### Your assignment:
With pictures left out, retype the lines from the start of the records through the one that contains "Nissan Qashqai N-Connecta *360°".

(Material to process)

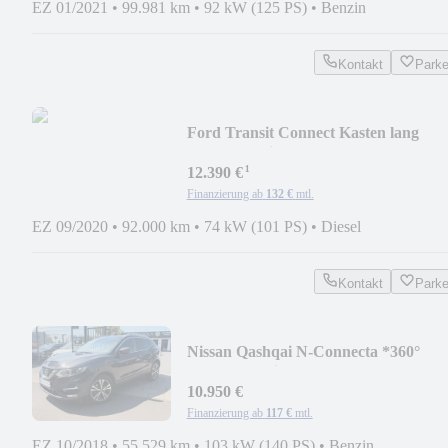
EZ 01/2021
•
99.981 km
•
92 kW (125 PS)
•
Benzin
Kontakt
Park
Ford Transit Connect Kasten lang
Trend *Navi,Scheckh*
¹
12.390 €
Finanzierung ab
132 €
mtl.
EZ 09/2020
•
92.000 km
•
74 kW (101 PS)
•
Diesel
Kontakt
Park
Nissan Qashqai N-Connecta *360°
Kamera,Navi,Pano*
10.950 €
Finanzierung ab
117 €
mtl.
EZ 10/2018
•
55.529 km
•
103 kW (140 PS)
•
Benzin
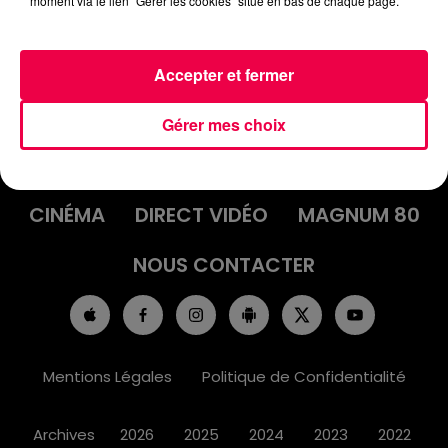
moment via le lien "Gérer les cookies" situé en bas de chaque page.
Accepter et fermer
ACCUEIL
INFOS
EMISSIONS
Gérer mes choix
AGENDA
JEUX
PODCASTS
CINÉMA
DIRECT VIDÉO
MAGNUM 80
NOUS CONTACTER
Mentions Légales
Politique de Confidentialité
Archives
2026
2025
2024
2023
2022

(End Material to process)

### Output for this task:
EZ 01/2021
•
99.981 km
•
92 kW (125 PS)
•
Benzin
Kontakt
Park
Ford Transit Connect Kasten lang
Trend *Navi,Scheckh*
¹
12.390 €
Finanzierung ab
132 €
mtl.
EZ 09/2020
•
92.000 km
•
74 kW (101 PS)
•
Diesel
Kontakt
Park
Nissan Qashqai N-Connecta *360°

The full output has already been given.